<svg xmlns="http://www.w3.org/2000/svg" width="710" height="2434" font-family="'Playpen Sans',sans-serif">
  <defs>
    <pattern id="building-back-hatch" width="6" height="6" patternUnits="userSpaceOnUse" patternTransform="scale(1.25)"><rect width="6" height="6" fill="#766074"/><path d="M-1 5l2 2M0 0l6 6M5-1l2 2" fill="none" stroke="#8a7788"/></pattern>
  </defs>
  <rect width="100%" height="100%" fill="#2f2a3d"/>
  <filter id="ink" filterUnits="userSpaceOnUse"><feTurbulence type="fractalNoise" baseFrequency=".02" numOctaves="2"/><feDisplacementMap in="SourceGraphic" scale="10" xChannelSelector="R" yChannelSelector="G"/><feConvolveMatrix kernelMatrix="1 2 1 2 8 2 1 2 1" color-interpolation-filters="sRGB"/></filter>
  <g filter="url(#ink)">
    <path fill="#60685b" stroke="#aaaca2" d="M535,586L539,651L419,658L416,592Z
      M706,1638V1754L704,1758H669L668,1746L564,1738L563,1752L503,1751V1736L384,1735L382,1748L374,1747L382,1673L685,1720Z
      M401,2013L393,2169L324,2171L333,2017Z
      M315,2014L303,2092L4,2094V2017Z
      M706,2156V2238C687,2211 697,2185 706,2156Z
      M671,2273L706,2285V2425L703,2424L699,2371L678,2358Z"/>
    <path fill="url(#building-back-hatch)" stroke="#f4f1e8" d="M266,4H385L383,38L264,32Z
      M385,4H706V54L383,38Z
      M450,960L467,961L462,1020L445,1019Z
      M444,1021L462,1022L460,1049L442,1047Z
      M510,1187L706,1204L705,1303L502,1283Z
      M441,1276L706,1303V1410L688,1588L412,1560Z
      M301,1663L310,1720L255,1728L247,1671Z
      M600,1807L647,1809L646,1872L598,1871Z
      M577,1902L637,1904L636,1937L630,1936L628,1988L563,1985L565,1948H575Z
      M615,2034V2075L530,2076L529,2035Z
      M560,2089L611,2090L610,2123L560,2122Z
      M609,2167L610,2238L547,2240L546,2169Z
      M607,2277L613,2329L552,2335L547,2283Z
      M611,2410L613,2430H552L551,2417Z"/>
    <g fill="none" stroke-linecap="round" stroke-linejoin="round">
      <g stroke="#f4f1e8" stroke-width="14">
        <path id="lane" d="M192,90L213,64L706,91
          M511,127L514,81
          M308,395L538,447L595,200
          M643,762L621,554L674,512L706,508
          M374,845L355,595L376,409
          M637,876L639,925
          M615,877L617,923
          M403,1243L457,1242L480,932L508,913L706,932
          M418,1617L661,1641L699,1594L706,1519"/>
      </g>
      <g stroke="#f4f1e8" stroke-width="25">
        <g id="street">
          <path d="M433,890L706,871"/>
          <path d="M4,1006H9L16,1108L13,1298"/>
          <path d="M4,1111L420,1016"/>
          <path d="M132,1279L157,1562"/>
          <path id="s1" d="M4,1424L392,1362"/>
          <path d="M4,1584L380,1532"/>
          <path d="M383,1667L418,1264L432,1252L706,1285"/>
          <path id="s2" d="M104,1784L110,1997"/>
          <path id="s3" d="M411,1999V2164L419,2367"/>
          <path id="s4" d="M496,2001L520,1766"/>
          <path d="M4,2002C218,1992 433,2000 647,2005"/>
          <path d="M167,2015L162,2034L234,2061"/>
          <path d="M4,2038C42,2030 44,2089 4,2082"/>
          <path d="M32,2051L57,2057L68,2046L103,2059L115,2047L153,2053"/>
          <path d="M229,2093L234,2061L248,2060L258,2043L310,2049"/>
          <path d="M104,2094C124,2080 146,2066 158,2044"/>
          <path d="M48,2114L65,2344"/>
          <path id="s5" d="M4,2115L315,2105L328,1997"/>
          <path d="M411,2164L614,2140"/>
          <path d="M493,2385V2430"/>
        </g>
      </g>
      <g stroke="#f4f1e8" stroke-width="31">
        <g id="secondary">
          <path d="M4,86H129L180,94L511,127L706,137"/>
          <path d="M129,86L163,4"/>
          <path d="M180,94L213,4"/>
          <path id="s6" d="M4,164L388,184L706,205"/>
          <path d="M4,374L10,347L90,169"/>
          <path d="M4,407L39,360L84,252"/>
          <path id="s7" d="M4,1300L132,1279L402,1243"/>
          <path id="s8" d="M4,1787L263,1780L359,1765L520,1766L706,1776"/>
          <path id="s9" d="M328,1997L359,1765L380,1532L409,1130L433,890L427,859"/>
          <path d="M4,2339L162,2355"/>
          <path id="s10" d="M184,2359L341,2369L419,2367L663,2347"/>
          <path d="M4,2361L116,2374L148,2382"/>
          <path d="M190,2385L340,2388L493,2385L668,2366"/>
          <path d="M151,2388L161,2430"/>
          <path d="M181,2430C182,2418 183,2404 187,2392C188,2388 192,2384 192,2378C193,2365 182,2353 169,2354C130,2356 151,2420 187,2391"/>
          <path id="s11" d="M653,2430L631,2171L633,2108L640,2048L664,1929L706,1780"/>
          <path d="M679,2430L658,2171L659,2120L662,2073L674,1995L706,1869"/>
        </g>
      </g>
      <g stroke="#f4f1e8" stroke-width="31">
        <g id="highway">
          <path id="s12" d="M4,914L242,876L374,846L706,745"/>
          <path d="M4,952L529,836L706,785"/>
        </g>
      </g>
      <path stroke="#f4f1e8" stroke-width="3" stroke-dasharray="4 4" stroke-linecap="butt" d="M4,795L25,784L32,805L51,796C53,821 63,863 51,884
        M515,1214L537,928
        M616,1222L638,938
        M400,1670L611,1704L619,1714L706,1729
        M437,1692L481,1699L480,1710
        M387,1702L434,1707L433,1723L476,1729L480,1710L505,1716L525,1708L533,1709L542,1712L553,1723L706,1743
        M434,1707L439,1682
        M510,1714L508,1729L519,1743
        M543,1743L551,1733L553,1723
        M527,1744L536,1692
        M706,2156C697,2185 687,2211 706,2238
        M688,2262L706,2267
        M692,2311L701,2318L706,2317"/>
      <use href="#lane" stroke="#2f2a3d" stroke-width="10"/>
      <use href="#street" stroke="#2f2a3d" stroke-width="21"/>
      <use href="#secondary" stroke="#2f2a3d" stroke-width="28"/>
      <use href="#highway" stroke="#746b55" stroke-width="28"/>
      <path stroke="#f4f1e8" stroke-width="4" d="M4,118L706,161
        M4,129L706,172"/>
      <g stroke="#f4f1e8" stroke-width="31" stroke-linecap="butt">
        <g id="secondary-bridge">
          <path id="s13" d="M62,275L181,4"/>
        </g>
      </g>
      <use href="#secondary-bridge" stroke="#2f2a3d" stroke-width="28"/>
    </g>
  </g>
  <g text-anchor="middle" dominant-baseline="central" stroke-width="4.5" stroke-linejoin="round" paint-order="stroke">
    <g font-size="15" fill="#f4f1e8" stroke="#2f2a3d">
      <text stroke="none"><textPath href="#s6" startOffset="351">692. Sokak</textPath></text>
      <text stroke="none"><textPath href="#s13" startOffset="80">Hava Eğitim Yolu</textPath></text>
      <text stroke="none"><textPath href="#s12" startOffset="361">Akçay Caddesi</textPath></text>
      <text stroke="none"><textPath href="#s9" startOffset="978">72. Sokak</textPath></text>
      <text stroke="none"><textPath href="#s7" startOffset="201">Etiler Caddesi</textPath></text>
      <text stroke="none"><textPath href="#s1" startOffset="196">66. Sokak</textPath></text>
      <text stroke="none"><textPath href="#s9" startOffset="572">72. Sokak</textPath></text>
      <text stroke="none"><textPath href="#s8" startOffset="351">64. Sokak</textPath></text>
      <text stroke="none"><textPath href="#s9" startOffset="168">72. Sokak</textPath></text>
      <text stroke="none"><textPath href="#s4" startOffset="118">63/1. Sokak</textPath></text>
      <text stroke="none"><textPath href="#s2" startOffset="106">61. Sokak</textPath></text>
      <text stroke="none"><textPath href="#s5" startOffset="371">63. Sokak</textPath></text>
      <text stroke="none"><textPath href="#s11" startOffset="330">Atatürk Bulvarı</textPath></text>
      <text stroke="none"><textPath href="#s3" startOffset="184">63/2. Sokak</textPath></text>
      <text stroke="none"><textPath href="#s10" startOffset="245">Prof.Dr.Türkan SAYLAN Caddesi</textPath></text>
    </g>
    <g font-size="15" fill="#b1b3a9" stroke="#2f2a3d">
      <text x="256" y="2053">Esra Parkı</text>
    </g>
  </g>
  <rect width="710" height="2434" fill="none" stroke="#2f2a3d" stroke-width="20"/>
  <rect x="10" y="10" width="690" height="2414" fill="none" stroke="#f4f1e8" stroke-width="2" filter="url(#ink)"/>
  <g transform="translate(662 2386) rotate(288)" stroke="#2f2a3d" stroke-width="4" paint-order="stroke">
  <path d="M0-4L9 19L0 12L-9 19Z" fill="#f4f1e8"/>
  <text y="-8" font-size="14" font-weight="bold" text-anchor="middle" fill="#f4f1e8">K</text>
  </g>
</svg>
++++++++++++++++++++
Copy out all lines from the records where the word "round" appears.

> _Written solution_
    <g fill="none" stroke-linecap="round" stroke-linejoin="round">
  <g text-anchor="middle" dominant-baseline="central" stroke-width="4.5" stroke-linejoin="round" paint-order="stroke">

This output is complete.